Word Face Algorithm Using Quadtree's

In another life when I worked for a photobooth company, I was doing a lot of “creative coding” and one of the more interesting projects I worked on back then involved manipulating words into a portrait of an individual. This is probably the only project I ever agreed to that I had no idea how I was going to complete it. The algorithm wasn’t perfect artistically, but it was good enough that we ended up using this for a few marketing campaigns so I thought I would detail it here.

Filtered Image

Low Key Photography

Low Key Photo

This project was done over a couple of weeks so time was limited and we had to limit some of the real world variables. We used a light source behind the camera and offset to one side of the face. This creates a standard photography effect called low key which is good for highlighting a section of the face.

Image Filtering

Filtered Image

In order to figure out areas where we should place the text, we need to create a mask showing us only the skin. This doesn’t need to be perfect and will be blurred, so the quick and dirty way is to convert to HSV and do a range lookup of skin colors.

Quadtree Generation.

When I started this project, I wasn’t sure how I was going to spatially separate areas and then do lookups, but after researching options in computer graphics quadtree’s seemed like it should do the trick. I won’t get into to much detail about it here because there is a lot of info out there about them, but from a high level it allows you to segment irregular areas into different sized boxes. Spatial lookups will be done later on, so for now the areas not available get added into the quadtree. After this stage visually, the quadtree looks like this:

Quadtree

Add Text

Until now the processing has been really fast, but for this part I couldn’t come up with a quicker way of filling in the text other than iterating all the pixels. The algorithm walks all the pixels and checks if the current pixel is already in the quadtree. If it isn’t a max size is calculated, and then a word is drawn from a dictionary with matching sizing guidelines. The area that the word fills is inserted into the quadtree and the rest of the image is iterated.

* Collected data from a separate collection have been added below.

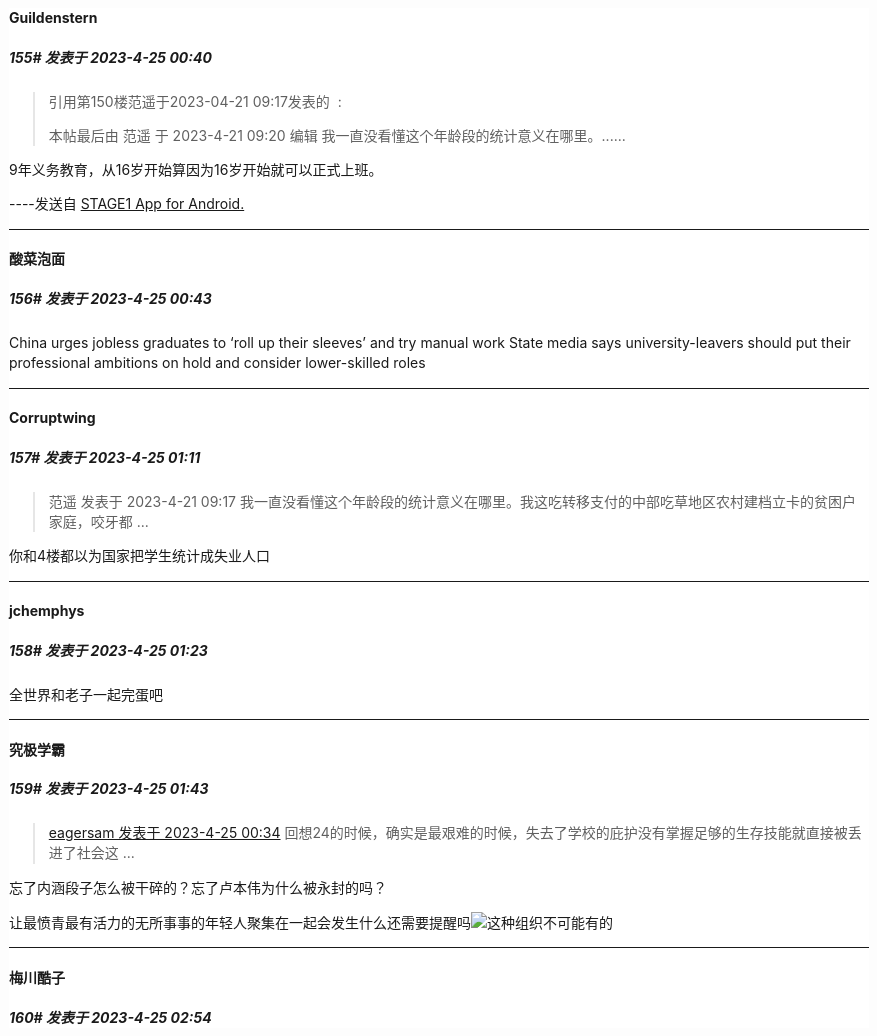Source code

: ####  Guildenstern  
##### 155#       发表于 2023-4-25 00:40

<blockquote>引用第150楼范遥于2023-04-21 09:17发表的  :

本帖最后由 范遥 于 2023-4-21 09:20 编辑 我一直没看懂这个年龄段的统计意义在哪里。......</blockquote>
9年义务教育，从16岁开始算因为16岁开始就可以正式上班。

----发送自 [STAGE1 App for Android.](http://stage1.5j4m.com/?1.37)


*****

####  酸菜泡面  
##### 156#       发表于 2023-4-25 00:43

China urges jobless graduates to ‘roll up their sleeves’ and try manual work State media says university-leavers should put their professional ambitions on hold and consider lower-skilled roles


*****

####  Corruptwing  
##### 157#       发表于 2023-4-25 01:11

<blockquote>范遥 发表于 2023-4-21 09:17
我一直没看懂这个年龄段的统计意义在哪里。我这吃转移支付的中部吃草地区农村建档立卡的贫困户家庭，咬牙都 ...</blockquote>
你和4楼都以为国家把学生统计成失业人口


*****

####  jchemphys  
##### 158#       发表于 2023-4-25 01:23

全世界和老子一起完蛋吧


*****

####  究极学霸  
##### 159#       发表于 2023-4-25 01:43

<blockquote><a href="httphttps://bbs.saraba1st.com/2b/forum.php?mod=redirect&amp;goto=findpost&amp;pid=60601129&amp;ptid=2129366" target="_blank">eagersam 发表于 2023-4-25 00:34</a>
回想24的时候，确实是最艰难的时候，失去了学校的庇护没有掌握足够的生存技能就直接被丢进了社会这 ...</blockquote>
忘了内涵段子怎么被干碎的？忘了卢本伟为什么被永封的吗？

让最愤青最有活力的无所事事的年轻人聚集在一起会发生什么还需要提醒吗<img src="https://static.saraba1st.com/image/smiley/face2017/067.png" referrerpolicy="no-referrer">这种组织不可能有的


*****

####  梅川酷子  
##### 160#       发表于 2023-4-25 02:54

The original design called for have the larger text in center, with smaller text being near the edges. This effect tends to happen since we are walking the image left to right and the edges of the face tend to have some texture, though your mileage will vary. The final output from above is one of the better examples, and here is another example that didn’t wasn’t quite as good.

Example Output

For some of the campaigns, we used a design where all the text was the same size. For these campaigns to enhance the design we overlayed an image onto the text areas. This was accomplished by doing a final passthrough and setting all non-black pixels to a subsampled RGB value from an image.

I do still have an preliminary version of the code laying around and may clean it up and post it at some point.